Maritime geographical pairwise distances (https://sea-distances.org/) were calculated using the seaport nearest to the sampling location. Average distances were considered for merged populations. A Mantel test implemented in ade4 (Dray & Dufour, 2007) was used to test the statistical significance of the correlation between the geographic and the genetic distance matrices.

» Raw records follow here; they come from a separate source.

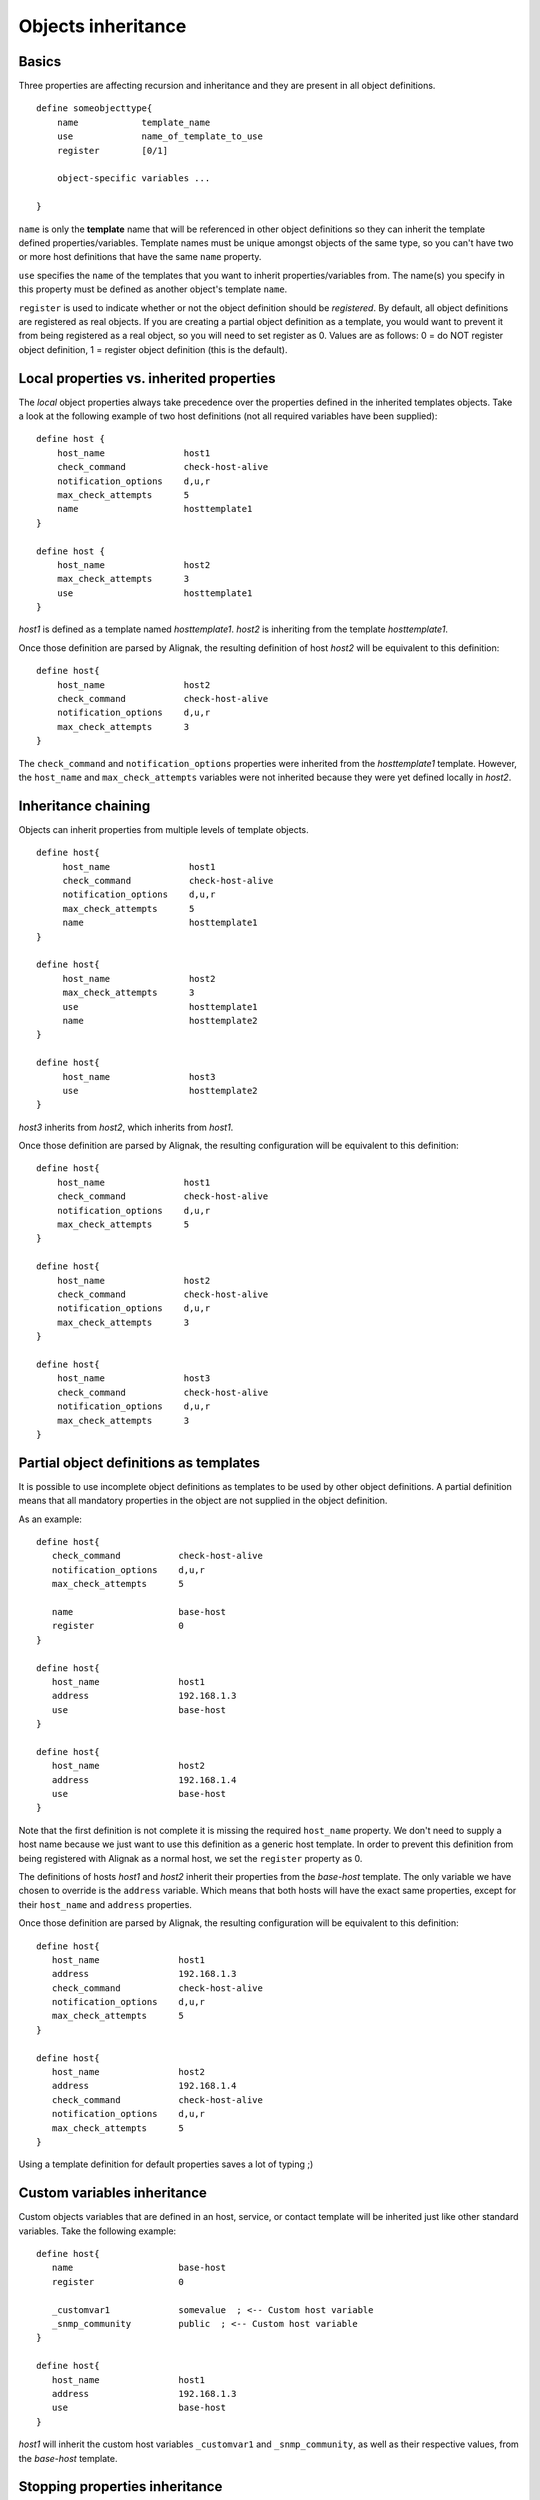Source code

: .. _configuration/objects_inheritance:

Objects inheritance
===================


Basics
------


Three properties are affecting recursion and inheritance and they are present in all object definitions.


::

   define someobjecttype{
       name            template_name
       use             name_of_template_to_use
       register        [0/1]

       object-specific variables ...

   }

``name`` is only the **template** name that will be referenced in other object definitions so they can inherit the template defined properties/variables. Template names must be unique amongst objects of the same type, so you can't have two or more host definitions that have the same ``name`` property.

``use`` specifies the ``name`` of the templates that you want to inherit properties/variables from. The name(s) you specify in this property must be defined as another object's template ``name``.

``register`` is used to indicate whether or not the object definition should be *registered*. By default, all object definitions are registered as real objects. If you are creating a partial object definition as a template, you would want to prevent it from being registered as a real object, so you will need to set register as 0. Values are as follows: 0 = do NOT register object definition, 1 = register object definition (this is the default). 

.. note: the ``use`` property is never inherited



Local properties vs. inherited properties
-----------------------------------------


The *local* object properties always take precedence over the properties defined in the inherited templates objects. Take a look at the following example of two host definitions (not all required variables have been supplied):


::

    define host {
        host_name               host1
        check_command           check-host-alive
        notification_options    d,u,r
        max_check_attempts      5
        name                    hosttemplate1
    }
    
    define host {
        host_name               host2
        max_check_attempts      3
        use                     hosttemplate1
    }

*host1* is defined as a template named *hosttemplate1*. *host2* is inheriting from the template *hosttemplate1*. 

Once those definition are parsed by Alignak, the resulting definition of host *host2* will be equivalent to this definition:


::

    define host{
        host_name               host2
        check_command           check-host-alive
        notification_options    d,u,r
        max_check_attempts      3
    }

The ``check_command`` and ``notification_options`` properties were inherited from the *hosttemplate1* template. However, the ``host_name`` and ``max_check_attempts`` variables were not inherited because they were yet defined locally in *host2*. 


Inheritance chaining
--------------------

Objects can inherit properties from multiple levels of template objects. 

::

    define host{
         host_name               host1
         check_command           check-host-alive
         notification_options    d,u,r
         max_check_attempts      5
         name                    hosttemplate1
    }

    define host{
         host_name               host2
         max_check_attempts      3
         use                     hosttemplate1
         name                    hosttemplate2
    }

    define host{
         host_name               host3
         use                     hosttemplate2
    }

*host3* inherits from *host2*, which inherits from *host1*. 

Once those definition are parsed by Alignak, the resulting configuration will be equivalent to this definition:

::

    define host{
        host_name               host1
        check_command           check-host-alive
        notification_options    d,u,r
        max_check_attempts      5
    }
    
    define host{
        host_name               host2
        check_command           check-host-alive
        notification_options    d,u,r
        max_check_attempts      3
    }
    
    define host{
        host_name               host3
        check_command           check-host-alive
        notification_options    d,u,r
        max_check_attempts      3
    }

.. note: There is no inherent limit on the inheritance deepness, but too much levels may become very complex to maintain.



Partial object definitions as templates
---------------------------------------

It is possible to use incomplete object definitions as templates to be used by other object definitions. A partial definition means that all mandatory properties in the object are not supplied in the object definition. 

As an example:

::

   define host{
      check_command           check-host-alive
      notification_options    d,u,r
      max_check_attempts      5

      name                    base-host
      register                0
   }
   
   define host{
      host_name               host1
      address                 192.168.1.3
      use                     base-host
   }
   
   define host{
      host_name               host2
      address                 192.168.1.4
      use                     base-host
   }

Note that the first definition is not complete it is missing the required ``host_name`` property. We don't need to supply a host name because we just want to use this definition as a generic host template. In order to prevent this definition from being registered with Alignak as a normal host, we set the ``register`` property as 0.

The definitions of hosts *host1* and *host2* inherit their properties from the *base-host* template. The only variable we have chosen to override is the ``address`` variable. Which means that both hosts will have the exact same properties, except for their ``host_name`` and ``address`` properties.

Once those definition are parsed by Alignak, the resulting configuration will be equivalent to this definition:


::

   define host{
      host_name               host1
      address                 192.168.1.3
      check_command           check-host-alive
      notification_options    d,u,r
      max_check_attempts      5
   }

   define host{
      host_name               host2
      address                 192.168.1.4
      check_command           check-host-alive
      notification_options    d,u,r
      max_check_attempts      5
   }

Using a template definition for default properties saves a lot of typing ;)



Custom variables inheritance
----------------------------


Custom objects variables that are defined in an host, service, or contact template will be inherited just like other standard variables. Take the following example:


::

   define host{
      name                    base-host
      register                0

      _customvar1             somevalue  ; <-- Custom host variable
      _snmp_community         public  ; <-- Custom host variable
   }

   define host{
      host_name               host1
      address                 192.168.1.3
      use                     base-host
   }

*host1* will inherit the custom host variables ``_customvar1`` and ``_snmp_community``, as well as their respective values, from the *base-host* template.


Stopping properties inheritance
-------------------------------


Sometimes you may not want your host, service, or contact definition to inherit values of some properties from their templates. To stop inheritance for a property, you can specify **null** as the value of the property that you do not want to inherit.


::

   define host{
      event_handler           my-event-handler-command
      name                    base-host
      register                0
   }

   define host{
      host_name               host1
      address                 192.168.1.3
      event_handler           null
      use                     base-host
   }

The host *host1* will not inherit the value of the ``event_handler`` property that is defined in the *base-host*.

.. _advanced/objectinheritance#add_string:

Additive inheritance
--------------------


By default, Alignak gives preference to local properties instead of inherited properties. Sometimes, it makes sense to use the values of inherited and local properties together.

The *additive inheritance* can be accomplished by prepending the local variable value with a plus sign (+). This feature is only available for standard (non custom) properties that contain string values.

As an example:

::

   define host{
      name                    base-host
      hostgroups              all-servers
      register                0
   }

   define host{
      host_name              linuxserver1
      hostgroups             +linux-servers,web-servers
      use                    base-host
   }

The host *linuxserver1* will append the value of its local ``hostgroups`` variable to the one inherited from *base-host*. The resulting definition of *linuxserver1* is as following:


::

   define host{
      host_name              linuxserver1
      hostgroups             all-servers,linux-servers,web-servers
   }



Implied inheritance
-------------------


Usually you have to either explicitly specify the value of a required property in an object definition or inherit it from a template. There are some exceptions to this rule, where Alignak will assume that you want to use a value that comes from a related object.

For example, the values of some service variables will be copied from the host the service is associated with if you don't explicitly specify them.

The following table lists the object variables that will be implicitly inherited from related objects if you don't explicitly specify their value in your object definition or inherit them from a template.



======================= ============================================================ =====================================================
Object Type             Object Variable                                              Implied Source
**Services**            *contact_groups*                                             *contact_groups* in the associated host definition
*notification_interval* *notification_interval* in the associated host definition
*notification_period*   *notification_period* in the associated host definition
*check_period*          *check_period* in the associated host definition
**Host Escalations**    *contact_groups*                                             *contact_groups* in the associated host definition
*notification_interval* *notification_interval* in the associated host definition
*escalation_period*     *notification_period* in the associated host definition
**Service Escalations** *contact_groups*                                             *contact_groups* in the associated service definition
*notification_interval* *notification_interval* in the associated service definition
*escalation_period*     *notification_period* in the associated service definition
======================= ============================================================ =====================================================



Implied/additive inheritance in escalations
-------------------------------------------


Service and host escalation definitions can make use of a special rule that combines the features of implied and additive inheritance.

If escalations

   1) do not inherit the values of their ``contact_groups`` or ``contacts`` properties from another escalation template and
   2) their ``contact_groups`` or ``contacts`` properties begin with a plus sign (+),

then the values of their corresponding host or service definition's ``contact_groups`` or ``contacts`` properties will be used in the additive inheritance logic.

Confused? Here's an example:


::

   define host{
      name                    linux-server
      contact_groups          linux-admins
      ...
   }

   define hostescalation{
      host_name               linux-server
      contact_groups          +management
      ...
   }


is equivalent to:

::

   define hostescalation{
      host_name               linux-server
      contact_groups          linux-admins,management
      ...
   }



Multiple inheritance sources
----------------------------


Thus far, all examples of inheritance have shown object definitions inheriting properties from a single source template. You are also able to inherit variables/values from multiple templates for more complex configurations, as shown below.


::

   # Generic host template
   define host{
      name                    generic-host
      active_checks_enabled   1
      check_interval          10
      register                0
   }


::

   # Development web server template
   define host{
      name                    development-server
      check_interval          15
      notification_options    d,u,r
      ...
      register                0
   }


::

   # Development web server
   define host{
      use                    generic-host,development-server
      host_name              devweb1
      ...
   }



.. image:: /_static/images/official/images/multiple-templates1.png
   :scale: 90 %



In the example above, *devweb1* is inheriting properties from the templates: *generic-host* and *development-server*. ``check_interval`` is defined in both templates. Since *generic-host* is the first template specified in *devweb1*'s ``use`` property, its value is the one retained for the ``check_interval`` of *devweb1*. After inheritance, the effective definition of *devweb1* would be as follows:

::

   # Development web server
   define host{
      host_name               devweb1
      active_checks_enabled   1
      check_interval          10
      notification_options    d,u,r
      ...
   }


Precedence with multiple inheritance sources
--------------------------------------------

When using multiple inheritance templates, the property from the first specified template is the one that will be retained. Since templates can themselves inherit properties from one or more other templates, it can get tricky to figure out which property takes precedence.


Consider the following host definition that references three templates:

::

   # Development web server
   define host{
      use        1, 4, 8
      host_name  devweb1
      ...
   }

If some of the referenced templates themselves inherit properties from one or more other templates, the precedence rules are shown below.

.. image:: /_static/images///official/images/multiple-templates2.png
   :scale: 90 %



Inheritance overriding
----------------------

Inheritance is a core feature allowing to factorize configuration. It is possible from a host or a service template to build a very large set of checks with relatively few lines. The drawback of this approach is that it requires all hosts or services to be consistent. But if it is easy to instantiate new hosts with their own definitions attributes sets, it is generally more complicated with services, because the order of magnitude is larger (hosts * services per host), and because few attributes may come from the host. This is is especially true for packs, which is a generalization of the inheritance usage.

If some hosts require special properties for the services they are hosting (values that are different from those defined at template level), it is generally necessary to define new service.

Imagine two web servers clusters, one for the frontend, the other for the backend, where the frontend servers should notify any HTTP service in ``CRITICAL`` and ``WARNING`` state, and backend servers should only notify on ``CRITICAL`` state.

To implement this configuration, we may define 2 different HTTP services with different notification options.

Example:

::

   define service {
      service_description     HTTP Front
      hostgroup_name          front-web
      notification_options    c,w,r
      ...
   }

   define service {
      service_description     HTTP Back
      hostgroup_name          front-back
      notification_options    c,r
      ...
   }

   define host {
      host_name               web-front-01
      hostgroups              web-front
      ...
   }

   define host {
      host_name               web-back-01
      hostgroups              web-back
      ...
   }


Another way is to inherit attributes on the service side directly from the host: some service attributes may be inherited directly from the host if they are not defined on the service template side (see `Implied Inheritance`_), but not all. Our ``notification_options`` in our example cannot be picked up from the host.

If the attribute you want to be set a custom value cannot be inherited from the host, you may use the ``service_overrides`` host directive. Its role is to enforce a service directive directly from the host. This allows to define specific service instance attributes from a same generalized service definition.

Its syntax is:

::

  service_overrides xxx,yyy zzz

It could be summarized as "*For the service bound to me, named ``xxx``, I want the directive ``yyy`` set to ``zzz`` rather tran the inherited value*"

The service description selector (represented by ``xxx`` in the previous example) may be:

   - A service name (default)
     The ``service_description`` of one of the services attached to the host.

   - ``*`` (wildcard)
     Means *all the services attached to the host*

   - A regular expression
      A regular expression against the ``service_description`` of the services attached to the host (it has to be prefixed by ``r:``).


Example:

::

  define service {
         service_description     HTTP
         hostgroup_name          web
         notification_options    c,w,r
         ...
  }

  define host {
         host_name               web-front-01
         hostgroups              web
         ...
  }
  ...

  define host {
         host_name               web-back-01
         hostgroups              web
         service_overrides       HTTP,notification_options c,r
         ...
  }
  ...
  define host {
         host_name               web-back-02
         hostgroups              web
         service_overrides       *,notification_options c
         ...
  }
  ...
  define host {
         host_name               web-back-03
         hostgroups              web
         service_overrides       r:^HTTP,notification_options r
         ...
  }
  ...

In the previous example, we defined only one instance of the HTTP service, and we enforced the service ``notification_options`` for some web servers composing the backend. The final result is the same, but the second example is shorter, and does not require the second service definition.

Using packs allows an even shorter configuration.

Example:

::

  define host {
         use                     http
         host_name               web-front-01
         ...
  }
  ...

  define host {
         use                     http
         host_name               web-back-01
         service_overrides       HTTP,notification_options c,r
         ...
  }
  ...
  define host {
         use                     http
         host_name               web-back-02
         service_overrides       HTTP,notification_options c
         ...
  }
  ...
  define host {
         use                     http
         host_name               web-back-03
         service_overrides       HTTP,notification_options r
         ...
  }
  ...

In this example, the web server from the front-end cluster uses the value defined in the pack, and the one from the backend cluster has its HTTP service (inherited from the HTTP pack also) enforced its ``notification_options`` directive.

.. important:: The ``service_overrides`` attribute may himself be inherited from an upper host template. This is a multivalued attribute which syntax requires that each value is set on its own line. If you add a line on a host instance, it will not add it to the ones defined at template level, it will overload them. If some of the values on the template level are needed, they have to be explicitly copied.

Example:

::

  define host {
         name                    web-front
         service_overrides       HTTP,notification_options c,r
         ...
         register                0
  }
  ...

  define host {
         use                     web-front
         host_name               web-back-01
         hostgroups              web
         service_overrides       HTTP,notification_options c,r
         service_overrides       HTTP,notification_interval 15
         ...
  }
  ...



Inheritance exclusions
----------------------

Packs and hostgroups allow to factorize the configuration and greatly reduce the amount of configuration to describe monitoring infrastructures. The drawback is that it forces hosts to be consistent, as the same configuration is applied to a possibly very large set of machines.

Imagine a web servers cluster. All machines except one should be checked its management interface (ILO, iDRAC). In the cluster, there is one virtual server that should be checked the exact same services than the others, except the management interface (as checking it on a virtual server has no meaning). The corresponding service comes from a pack.

In this situation, there is several ways to manage the situation:

   - create an intermediate template on the pack level to have the management interface check attached to an upper level template

   - re define all the services for the specified host.

   - use service overrides to set a dummy command on the corresponding service.

None of these options are satisfying.

There is a last solution that consists of excluding the corresponding service from the specified host. This may be done using the ``service_excludes`` directive.

Its syntax is:

::

  service_excludes xxx

The service description selector (represented by ``xxx`` in the previous example) may be:

   - A service name (default)
     The ``service_description`` of one of the services attached to the host.

   - ``*`` (wildcard)
     Means *all the services attached to the host*

   - A regular expression
      A regular expression against the ``service_description`` of the services attached to the host (it has to be prefixed by ``r:``).

Example:


::

  define host {
         use                     web-front
         host_name               web-back-01
         ...
  }

  define host {
         use                     web-front
         host_name               web-back-02    ; The virtual server
         service_excludes        Management interface
         ...
  }
  ...
  define host {
         use                     web-front
         host_name               web-back-03    ; The virtual server
         service_excludes        *
         ...
  }
  ...
  define host {
         use                     web-front
         host_name               web-back-04    ; The virtual server
         service_excludes        r^Management
         ...
  }
  ...


In the case you want the opposite (exclude all except) you can use the ``service_includes`` directive which is its corollary.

We assessed the gene content of the top outlier PBS windows for each region by running tblastn (Camacho et al., 2008) (BLAST version 2.6.0+) of the zebra fish proteome (ENSEMBL version GRCz11_pep) against the reference genome using the option “-evalue 0.000001”. Phenotypes associated with each gene were extracted from ENSEMBL using Biomart (Smedley et al., 2009).

Recombination rate

Variants were called using GATK version 4.0.7.0 (DePristo et al., 2011) for one representative individual per region (Table S1). Briefly, variants were first called for each individual with HaplotypeCaller in BP-RESOLUTION mode, then combining those GVCF files for each sample into a single one using CombineGVCFs per scaffold of interest, and finally joint genotyping with GenotypeGVCF. The default filter of GATK (--phred-scaled-global-read-mismapping-rate 45; --base-quality-score-threshold 18; --min-base-quality-score 10) was used. Recombination rates for 100 kb non-overlapping windows along the genome were estimated using the iSMC approach from (Barroso et al., 2019). We fitted an iSMC model with 40-time intervals and five categories of recombination rates to the samples from each population and optimized parameters in composite likelihood fashion (Barroso & Dutheil, 2021). We then obtained recombination landscapes of single-nucleotide resolution by performing posterior decoding in each diploid using the estimated parameters, and computed a consensus map for each sample by averaging over (for each site) the posterior estimates of rho = 4*Ne*r from all diploids. The final map of 100 kb resolution was obtained by further averaging the single-nucleotide estimates over 100 kb in non-overlapping windows.